## Task instructions
Pull out each row below that contains the word "points".

## Extracted information
__________________________________________________

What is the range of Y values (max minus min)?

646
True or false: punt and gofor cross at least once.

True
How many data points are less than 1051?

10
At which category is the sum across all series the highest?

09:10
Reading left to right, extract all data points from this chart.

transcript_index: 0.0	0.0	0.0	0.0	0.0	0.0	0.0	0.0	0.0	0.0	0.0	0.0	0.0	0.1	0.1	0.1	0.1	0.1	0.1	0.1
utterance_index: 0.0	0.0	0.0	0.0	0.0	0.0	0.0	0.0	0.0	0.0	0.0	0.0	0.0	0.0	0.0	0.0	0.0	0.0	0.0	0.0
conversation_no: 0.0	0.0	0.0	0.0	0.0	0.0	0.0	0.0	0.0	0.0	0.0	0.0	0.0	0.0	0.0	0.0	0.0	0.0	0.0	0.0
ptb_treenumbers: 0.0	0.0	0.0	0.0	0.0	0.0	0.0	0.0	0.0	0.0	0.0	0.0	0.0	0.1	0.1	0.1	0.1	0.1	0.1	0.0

__________________________________________________

## Output of the exercise
How many data points are less than 1051?
Reading left to right, extract all data points from this chart.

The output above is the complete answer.